◆ Exercise data
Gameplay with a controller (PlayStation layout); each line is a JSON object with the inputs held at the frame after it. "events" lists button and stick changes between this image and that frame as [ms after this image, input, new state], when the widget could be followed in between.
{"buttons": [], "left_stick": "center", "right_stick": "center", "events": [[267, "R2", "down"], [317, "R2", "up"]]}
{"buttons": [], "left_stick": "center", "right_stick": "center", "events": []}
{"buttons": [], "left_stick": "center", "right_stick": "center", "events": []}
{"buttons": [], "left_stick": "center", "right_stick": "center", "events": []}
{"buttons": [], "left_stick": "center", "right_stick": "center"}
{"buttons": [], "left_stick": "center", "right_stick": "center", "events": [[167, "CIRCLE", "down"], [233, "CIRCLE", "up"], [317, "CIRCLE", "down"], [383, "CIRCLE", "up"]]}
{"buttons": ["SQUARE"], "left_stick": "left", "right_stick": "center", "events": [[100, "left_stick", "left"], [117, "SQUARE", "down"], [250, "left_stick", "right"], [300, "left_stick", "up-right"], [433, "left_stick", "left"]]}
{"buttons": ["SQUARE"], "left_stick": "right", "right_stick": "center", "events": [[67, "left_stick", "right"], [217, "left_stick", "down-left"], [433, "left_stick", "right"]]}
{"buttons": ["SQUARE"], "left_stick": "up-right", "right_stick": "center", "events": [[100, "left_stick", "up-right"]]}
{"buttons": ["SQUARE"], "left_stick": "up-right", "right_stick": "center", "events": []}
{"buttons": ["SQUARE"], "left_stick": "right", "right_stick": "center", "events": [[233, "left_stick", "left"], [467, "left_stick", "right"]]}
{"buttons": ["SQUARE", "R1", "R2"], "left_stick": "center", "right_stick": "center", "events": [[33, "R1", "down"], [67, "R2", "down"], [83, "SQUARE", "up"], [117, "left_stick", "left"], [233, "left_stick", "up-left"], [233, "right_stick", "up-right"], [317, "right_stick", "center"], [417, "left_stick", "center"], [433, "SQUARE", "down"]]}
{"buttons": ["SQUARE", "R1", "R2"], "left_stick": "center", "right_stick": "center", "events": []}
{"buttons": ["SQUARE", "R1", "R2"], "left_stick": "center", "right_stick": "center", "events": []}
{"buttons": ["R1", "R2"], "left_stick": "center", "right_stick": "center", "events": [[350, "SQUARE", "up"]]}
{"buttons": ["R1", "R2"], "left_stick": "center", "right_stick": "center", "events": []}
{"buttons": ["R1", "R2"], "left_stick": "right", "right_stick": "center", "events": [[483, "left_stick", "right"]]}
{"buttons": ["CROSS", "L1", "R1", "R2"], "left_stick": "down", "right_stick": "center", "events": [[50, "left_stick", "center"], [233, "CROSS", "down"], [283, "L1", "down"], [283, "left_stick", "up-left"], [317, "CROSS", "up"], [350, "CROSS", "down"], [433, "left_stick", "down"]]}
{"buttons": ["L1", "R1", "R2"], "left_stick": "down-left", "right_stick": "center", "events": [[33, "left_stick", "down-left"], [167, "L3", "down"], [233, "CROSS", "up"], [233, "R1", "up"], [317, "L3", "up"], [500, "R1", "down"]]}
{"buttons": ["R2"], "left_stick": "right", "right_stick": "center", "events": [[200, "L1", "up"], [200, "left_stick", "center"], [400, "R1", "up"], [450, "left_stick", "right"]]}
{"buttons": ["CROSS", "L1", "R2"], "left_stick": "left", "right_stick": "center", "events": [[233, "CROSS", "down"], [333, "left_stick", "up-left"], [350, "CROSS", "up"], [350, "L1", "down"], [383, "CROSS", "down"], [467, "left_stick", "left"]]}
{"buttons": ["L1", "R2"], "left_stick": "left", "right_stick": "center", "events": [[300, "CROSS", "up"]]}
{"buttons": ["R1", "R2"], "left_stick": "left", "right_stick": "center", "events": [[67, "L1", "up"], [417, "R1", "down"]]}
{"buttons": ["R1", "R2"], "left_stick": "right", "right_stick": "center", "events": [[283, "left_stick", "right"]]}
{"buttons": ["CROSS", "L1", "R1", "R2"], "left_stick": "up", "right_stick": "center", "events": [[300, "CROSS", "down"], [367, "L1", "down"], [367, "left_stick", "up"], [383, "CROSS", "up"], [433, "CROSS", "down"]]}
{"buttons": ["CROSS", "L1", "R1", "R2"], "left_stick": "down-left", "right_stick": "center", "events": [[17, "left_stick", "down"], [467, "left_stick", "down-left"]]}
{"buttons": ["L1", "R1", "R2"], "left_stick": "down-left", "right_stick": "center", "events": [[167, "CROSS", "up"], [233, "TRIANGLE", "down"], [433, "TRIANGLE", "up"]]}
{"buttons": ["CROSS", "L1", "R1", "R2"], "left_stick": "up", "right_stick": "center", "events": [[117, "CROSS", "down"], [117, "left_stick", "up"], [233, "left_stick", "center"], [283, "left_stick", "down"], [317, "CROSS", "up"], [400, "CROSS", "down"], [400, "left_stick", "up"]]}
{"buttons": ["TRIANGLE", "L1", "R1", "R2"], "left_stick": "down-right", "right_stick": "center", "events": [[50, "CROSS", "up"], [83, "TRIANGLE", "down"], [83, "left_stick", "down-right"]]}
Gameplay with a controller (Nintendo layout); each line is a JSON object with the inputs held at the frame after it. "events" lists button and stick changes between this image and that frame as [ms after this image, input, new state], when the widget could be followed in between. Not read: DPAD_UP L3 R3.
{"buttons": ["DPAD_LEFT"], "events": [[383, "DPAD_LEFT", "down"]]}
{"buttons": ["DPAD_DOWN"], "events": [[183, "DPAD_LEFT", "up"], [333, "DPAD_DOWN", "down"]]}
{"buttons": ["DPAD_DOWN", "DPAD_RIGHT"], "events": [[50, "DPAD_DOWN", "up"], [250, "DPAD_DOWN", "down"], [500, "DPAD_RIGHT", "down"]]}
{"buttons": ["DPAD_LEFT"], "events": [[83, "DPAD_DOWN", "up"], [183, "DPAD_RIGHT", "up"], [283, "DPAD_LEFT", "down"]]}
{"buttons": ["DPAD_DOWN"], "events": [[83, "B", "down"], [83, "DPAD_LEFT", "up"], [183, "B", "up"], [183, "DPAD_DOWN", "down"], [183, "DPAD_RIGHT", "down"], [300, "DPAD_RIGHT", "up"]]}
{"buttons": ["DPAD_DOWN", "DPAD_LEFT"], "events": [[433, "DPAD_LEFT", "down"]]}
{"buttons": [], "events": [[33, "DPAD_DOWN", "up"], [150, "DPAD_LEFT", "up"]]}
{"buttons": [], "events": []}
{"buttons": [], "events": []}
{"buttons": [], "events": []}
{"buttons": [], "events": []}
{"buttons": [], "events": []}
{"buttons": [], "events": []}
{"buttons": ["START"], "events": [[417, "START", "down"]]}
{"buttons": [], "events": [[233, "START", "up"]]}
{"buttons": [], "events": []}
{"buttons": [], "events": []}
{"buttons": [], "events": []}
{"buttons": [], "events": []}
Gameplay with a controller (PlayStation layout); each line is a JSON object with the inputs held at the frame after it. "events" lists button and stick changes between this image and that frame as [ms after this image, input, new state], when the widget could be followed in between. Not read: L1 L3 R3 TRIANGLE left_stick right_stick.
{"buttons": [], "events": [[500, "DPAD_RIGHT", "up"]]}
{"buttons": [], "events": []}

◆ What you need to do
Restate the records above verbatim, omitting no line.

◆ Task answer
Gameplay with a controller (PlayStation layout); each line is a JSON object with the inputs held at the frame after it. "events" lists button and stick changes between this image and that frame as [ms after this image, input, new state], when the widget could be followed in between.
{"buttons": [], "left_stick": "center", "right_stick": "center", "events": [[267, "R2", "down"], [317, "R2", "up"]]}
{"buttons": [], "left_stick": "center", "right_stick": "center", "events": []}
{"buttons": [], "left_stick": "center", "right_stick": "center", "events": []}
{"buttons": [], "left_stick": "center", "right_stick": "center", "events": []}
{"buttons": [], "left_stick": "center", "right_stick": "center"}
{"buttons": [], "left_stick": "center", "right_stick": "center", "events": [[167, "CIRCLE", "down"], [233, "CIRCLE", "up"], [317, "CIRCLE", "down"], [383, "CIRCLE", "up"]]}
{"buttons": ["SQUARE"], "left_stick": "left", "right_stick": "center", "events": [[100, "left_stick", "left"], [117, "SQUARE", "down"], [250, "left_stick", "right"], [300, "left_stick", "up-right"], [433, "left_stick", "left"]]}
{"buttons": ["SQUARE"], "left_stick": "right", "right_stick": "center", "events": [[67, "left_stick", "right"], [217, "left_stick", "down-left"], [433, "left_stick", "right"]]}
{"buttons": ["SQUARE"], "left_stick": "up-right", "right_stick": "center", "events": [[100, "left_stick", "up-right"]]}
{"buttons": ["SQUARE"], "left_stick": "up-right", "right_stick": "center", "events": []}
{"buttons": ["SQUARE"], "left_stick": "right", "right_stick": "center", "events": [[233, "left_stick", "left"], [467, "left_stick", "right"]]}
{"buttons": ["SQUARE", "R1", "R2"], "left_stick": "center", "right_stick": "center", "events": [[33, "R1", "down"], [67, "R2", "down"], [83, "SQUARE", "up"], [117, "left_stick", "left"], [233, "left_stick", "up-left"], [233, "right_stick", "up-right"], [317, "right_stick", "center"], [417, "left_stick", "center"], [433, "SQUARE", "down"]]}
{"buttons": ["SQUARE", "R1", "R2"], "left_stick": "center", "right_stick": "center", "events": []}
{"buttons": ["SQUARE", "R1", "R2"], "left_stick": "center", "right_stick": "center", "events": []}
{"buttons": ["R1", "R2"], "left_stick": "center", "right_stick": "center", "events": [[350, "SQUARE", "up"]]}
{"buttons": ["R1", "R2"], "left_stick": "center", "right_stick": "center", "events": []}
{"buttons": ["R1", "R2"], "left_stick": "right", "right_stick": "center", "events": [[483, "left_stick", "right"]]}
{"buttons": ["CROSS", "L1", "R1", "R2"], "left_stick": "down", "right_stick": "center", "events": [[50, "left_stick", "center"], [233, "CROSS", "down"], [283, "L1", "down"], [283, "left_stick", "up-left"], [317, "CROSS", "up"], [350, "CROSS", "down"], [433, "left_stick", "down"]]}
{"buttons": ["L1", "R1", "R2"], "left_stick": "down-left", "right_stick": "center", "events": [[33, "left_stick", "down-left"], [167, "L3", "down"], [233, "CROSS", "up"], [233, "R1", "up"], [317, "L3", "up"], [500, "R1", "down"]]}
{"buttons": ["R2"], "left_stick": "right", "right_stick": "center", "events": [[200, "L1", "up"], [200, "left_stick", "center"], [400, "R1", "up"], [450, "left_stick", "right"]]}
{"buttons": ["CROSS", "L1", "R2"], "left_stick": "left", "right_stick": "center", "events": [[233, "CROSS", "down"], [333, "left_stick", "up-left"], [350, "CROSS", "up"], [350, "L1", "down"], [383, "CROSS", "down"], [467, "left_stick", "left"]]}
{"buttons": ["L1", "R2"], "left_stick": "left", "right_stick": "center", "events": [[300, "CROSS", "up"]]}
{"buttons": ["R1", "R2"], "left_stick": "left", "right_stick": "center", "events": [[67, "L1", "up"], [417, "R1", "down"]]}
{"buttons": ["R1", "R2"], "left_stick": "right", "right_stick": "center", "events": [[283, "left_stick", "right"]]}
{"buttons": ["CROSS", "L1", "R1", "R2"], "left_stick": "up", "right_stick": "center", "events": [[300, "CROSS", "down"], [367, "L1", "down"], [367, "left_stick", "up"], [383, "CROSS", "up"], [433, "CROSS", "down"]]}
{"buttons": ["CROSS", "L1", "R1", "R2"], "left_stick": "down-left", "right_stick": "center", "events": [[17, "left_stick", "down"], [467, "left_stick", "down-left"]]}
{"buttons": ["L1", "R1", "R2"], "left_stick": "down-left", "right_stick": "center", "events": [[167, "CROSS", "up"], [233, "TRIANGLE", "down"], [433, "TRIANGLE", "up"]]}
{"buttons": ["CROSS", "L1", "R1", "R2"], "left_stick": "up", "right_stick": "center", "events": [[117, "CROSS", "down"], [117, "left_stick", "up"], [233, "left_stick", "center"], [283, "left_stick", "down"], [317, "CROSS", "up"], [400, "CROSS", "down"], [400, "left_stick", "up"]]}
{"buttons": ["TRIANGLE", "L1", "R1", "R2"], "left_stick": "down-right", "right_stick": "center", "events": [[50, "CROSS", "up"], [83, "TRIANGLE", "down"], [83, "left_stick", "down-right"]]}
Gameplay with a controller (Nintendo layout); each line is a JSON object with the inputs held at the frame after it. "events" lists button and stick changes between this image and that frame as [ms after this image, input, new state], when the widget could be followed in between. Not read: DPAD_UP L3 R3.
{"buttons": ["DPAD_LEFT"], "events": [[383, "DPAD_LEFT", "down"]]}
{"buttons": ["DPAD_DOWN"], "events": [[183, "DPAD_LEFT", "up"], [333, "DPAD_DOWN", "down"]]}
{"buttons": ["DPAD_DOWN", "DPAD_RIGHT"], "events": [[50, "DPAD_DOWN", "up"], [250, "DPAD_DOWN", "down"], [500, "DPAD_RIGHT", "down"]]}
{"buttons": ["DPAD_LEFT"], "events": [[83, "DPAD_DOWN", "up"], [183, "DPAD_RIGHT", "up"], [283, "DPAD_LEFT", "down"]]}
{"buttons": ["DPAD_DOWN"], "events": [[83, "B", "down"], [83, "DPAD_LEFT", "up"], [183, "B", "up"], [183, "DPAD_DOWN", "down"], [183, "DPAD_RIGHT", "down"], [300, "DPAD_RIGHT", "up"]]}
{"buttons": ["DPAD_DOWN", "DPAD_LEFT"], "events": [[433, "DPAD_LEFT", "down"]]}
{"buttons": [], "events": [[33, "DPAD_DOWN", "up"], [150, "DPAD_LEFT", "up"]]}
{"buttons": [], "events": []}
{"buttons": [], "events": []}
{"buttons": [], "events": []}
{"buttons": [], "events": []}
{"buttons": [], "events": []}
{"buttons": [], "events": []}
{"buttons": ["START"], "events": [[417, "START", "down"]]}
{"buttons": [], "events": [[233, "START", "up"]]}
{"buttons": [], "events": []}
{"buttons": [], "events": []}
{"buttons": [], "events": []}
{"buttons": [], "events": []}
Gameplay with a controller (PlayStation layout); each line is a JSON object with the inputs held at the frame after it. "events" lists button and stick changes between this image and that frame as [ms after this image, input, new state], when the widget could be followed in between. Not read: L1 L3 R3 TRIANGLE left_stick right_stick.
{"buttons": [], "events": [[500, "DPAD_RIGHT", "up"]]}
{"buttons": [], "events": []}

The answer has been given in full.